** START TEXT **

Cynthia Mignonne Sims (Department of Educational and Organizational Leadership, Clemson University, Clemson, South Carolina, USA)
Lonnie R. Morris (Business Psychology Division, The Chicago School of Professional Psychology, Chicago, Illinois, USA)

Gender in Management

ISSN: 1754-2413

Article publication date: 17 July 2018

Issue publication date: 24 July 2018

2230

Abstract

Purpose

The study of women business founders provides an opportunity to determine their unique leadership characteristics. Starting a business may be a way for women business owners to be authentic and create more people-centered businesses. Servant leadership’s gender integrative attributes where both agentic and communal behaviors are valued may be more congruent and reflective of the leadership behaviors of women entrepreneurs. Recently, the motivation of compassionate love was theorized to be an antecedent to servant leadership and, it is argued, exists in conjunction with authenticity. Thus, the purpose of this study is to investigate compassionate love, authenticity and servant leadership and determine whether they exist in the behaviors of founding female business owners.

** END TEXT **
** START SUPPLIED INFORMATION **

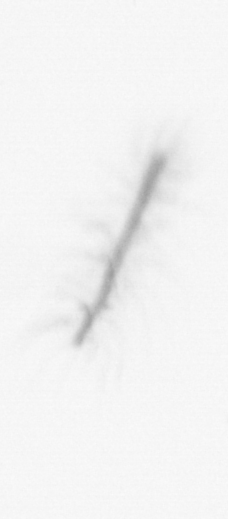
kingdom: Chromista
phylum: Ochrophyta
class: Bacillariophyceae
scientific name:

** END SUPPLIED INFORMATION **

§ REQUIREMENT
Can you copy, word for word, the passage of the text above on women business founders that opens with "Article publication date: 17" and closes with "female business owners."?

§ RESPONSE
Article publication date: 17 July 2018

Issue publication date: 24 July 2018

2230

Abstract

Purpose

The study of women business founders provides an opportunity to determine their unique leadership characteristics. Starting a business may be a way for women business owners to be authentic and create more people-centered businesses. Servant leadership’s gender integrative attributes where both agentic and communal behaviors are valued may be more congruent and reflective of the leadership behaviors of women entrepreneurs. Recently, the motivation of compassionate love was theorized to be an antecedent to servant leadership and, it is argued, exists in conjunction with authenticity. Thus, the purpose of this study is to investigate compassionate love, authenticity and servant leadership and determine whether they exist in the behaviors of founding female business owners.